例えば何かを10%改善するためにしくみづくりを始めるとします。この場合、当然ですが10%改善するために必要なことを検討します。
しかし、10%の改善であれば「今あるしくみ」を抜本的に見直すことなく可能かもしれません。いくつかの修正点を潰して流れを良くするなどで、十分達成できるかもしれません。
一方で「新しいしくみを作る」と考える場合はどうでしょうか?もしくは、50%の改善をすると考える場合はどうでしょうか?
こういう目標になってくると、今あるしくみの延長線上という考え方ではなく、一旦今あるしくみから離れて根本的に考え直すことに繋がってくるものです。
今あるしくみの一部を修正したり改善するだけでは、とても50%の改善目標など達成できないためです。
このように考えることができれば、10%の改善に留まった場合、大変大きな『目に見えない損失』が発生している事に気づくでしょう。
高い目標を設定していれば、本来は手にしているはずのモノを得られないわけですから、その差は非常に大きいですね。
あと1つ、しくみづくりで注意すべき点は『全体最適と部分最適』のバランスでしょう。
大抵の場合、どちらも両立するのは非常に難しいことです。例えば、これまで慣れ親しんできた制度を変える場合をイメージしたらわかるでしょう。
慣れている人にとっては、制度が変わることには抵抗があるでしょう。反対される場合もあるかもしれません。

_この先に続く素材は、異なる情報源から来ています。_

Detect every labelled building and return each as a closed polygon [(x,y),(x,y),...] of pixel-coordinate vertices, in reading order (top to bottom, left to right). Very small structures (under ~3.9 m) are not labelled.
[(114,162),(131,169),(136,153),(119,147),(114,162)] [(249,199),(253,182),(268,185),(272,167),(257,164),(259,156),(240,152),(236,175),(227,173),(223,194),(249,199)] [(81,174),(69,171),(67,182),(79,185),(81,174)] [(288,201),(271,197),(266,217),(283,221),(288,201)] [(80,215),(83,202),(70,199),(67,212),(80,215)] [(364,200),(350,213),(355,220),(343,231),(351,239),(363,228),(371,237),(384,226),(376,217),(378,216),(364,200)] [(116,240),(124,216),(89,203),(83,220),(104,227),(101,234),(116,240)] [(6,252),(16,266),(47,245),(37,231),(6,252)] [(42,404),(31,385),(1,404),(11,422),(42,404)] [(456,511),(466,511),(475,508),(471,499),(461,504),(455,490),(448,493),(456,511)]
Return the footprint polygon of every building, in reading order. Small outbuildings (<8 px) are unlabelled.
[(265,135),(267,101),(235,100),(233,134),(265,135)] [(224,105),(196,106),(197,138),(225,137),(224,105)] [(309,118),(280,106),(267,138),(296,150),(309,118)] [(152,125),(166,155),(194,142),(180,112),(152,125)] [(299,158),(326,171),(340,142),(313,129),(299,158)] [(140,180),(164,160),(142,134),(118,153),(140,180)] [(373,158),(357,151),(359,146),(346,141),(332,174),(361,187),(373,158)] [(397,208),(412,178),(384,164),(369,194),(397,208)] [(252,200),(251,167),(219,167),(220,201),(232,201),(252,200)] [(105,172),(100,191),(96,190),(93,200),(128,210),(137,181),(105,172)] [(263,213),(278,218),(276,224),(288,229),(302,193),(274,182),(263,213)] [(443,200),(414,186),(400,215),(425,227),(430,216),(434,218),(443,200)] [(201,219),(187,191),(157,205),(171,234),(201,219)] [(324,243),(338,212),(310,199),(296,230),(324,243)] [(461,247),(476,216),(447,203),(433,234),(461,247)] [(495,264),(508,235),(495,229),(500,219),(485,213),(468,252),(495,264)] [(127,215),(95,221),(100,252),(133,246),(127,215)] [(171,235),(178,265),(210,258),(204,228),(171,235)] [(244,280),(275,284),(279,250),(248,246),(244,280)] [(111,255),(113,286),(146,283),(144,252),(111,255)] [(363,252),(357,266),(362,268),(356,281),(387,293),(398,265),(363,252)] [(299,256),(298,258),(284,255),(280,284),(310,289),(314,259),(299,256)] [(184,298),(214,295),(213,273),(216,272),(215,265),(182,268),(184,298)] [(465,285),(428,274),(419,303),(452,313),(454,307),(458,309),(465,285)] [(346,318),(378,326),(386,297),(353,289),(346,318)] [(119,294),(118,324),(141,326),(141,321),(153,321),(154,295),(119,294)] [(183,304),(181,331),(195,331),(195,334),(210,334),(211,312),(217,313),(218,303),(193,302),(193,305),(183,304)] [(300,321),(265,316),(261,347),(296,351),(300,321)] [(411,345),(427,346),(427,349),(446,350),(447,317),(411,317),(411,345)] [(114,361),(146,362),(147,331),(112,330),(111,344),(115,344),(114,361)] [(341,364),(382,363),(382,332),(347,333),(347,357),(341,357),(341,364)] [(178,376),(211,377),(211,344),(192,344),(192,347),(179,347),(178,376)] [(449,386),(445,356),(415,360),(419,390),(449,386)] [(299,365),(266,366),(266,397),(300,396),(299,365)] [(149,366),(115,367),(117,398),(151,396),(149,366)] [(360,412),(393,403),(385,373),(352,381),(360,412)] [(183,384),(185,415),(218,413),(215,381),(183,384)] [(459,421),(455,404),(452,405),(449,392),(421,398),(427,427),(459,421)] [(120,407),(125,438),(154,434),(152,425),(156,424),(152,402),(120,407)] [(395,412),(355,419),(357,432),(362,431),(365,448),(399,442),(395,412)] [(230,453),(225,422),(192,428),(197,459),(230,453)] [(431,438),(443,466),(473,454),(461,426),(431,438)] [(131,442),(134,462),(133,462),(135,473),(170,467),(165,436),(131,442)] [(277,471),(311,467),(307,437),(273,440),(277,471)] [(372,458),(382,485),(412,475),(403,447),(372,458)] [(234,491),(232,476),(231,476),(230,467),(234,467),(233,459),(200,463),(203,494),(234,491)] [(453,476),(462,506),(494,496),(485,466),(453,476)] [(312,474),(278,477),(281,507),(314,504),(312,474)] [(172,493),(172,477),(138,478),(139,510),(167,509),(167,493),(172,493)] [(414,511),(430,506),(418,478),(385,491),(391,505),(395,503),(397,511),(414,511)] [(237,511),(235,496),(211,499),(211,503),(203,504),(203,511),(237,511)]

しかし自社の将来を考えた時には、今すぐこのタイミングで制度を変更する必要があるかもしれません。
こういうケースでは将来を見据えた制度改善いウェイトを置く事になりますが、だからと言って抵抗感のある人や反対している人に強制するとか、切り捨てるということをすぐにすべきではないでしょう。
しっかり目的や効果を説明し、それが社員個々の将来にも有益であることを理解してもらう必要があると考えます。
上手く受け入れる事ができないのだ、考えてはいかがでしょうか?
抵抗感のある人や反対している人を切り捨てると、やがてNO!とはっきり言う人はいなくなります。ある意味では恐怖政治のようなものです。
いつも経営側が考えていることが正しいというわけでもないでしょう。ある意味では、NO!と言ってくれる人たちこそ大切にすべき人たちだとも言えます。
しくみが役割を終えることもあります。自社の経営スタイルに合ったしくみづくりを目指してください。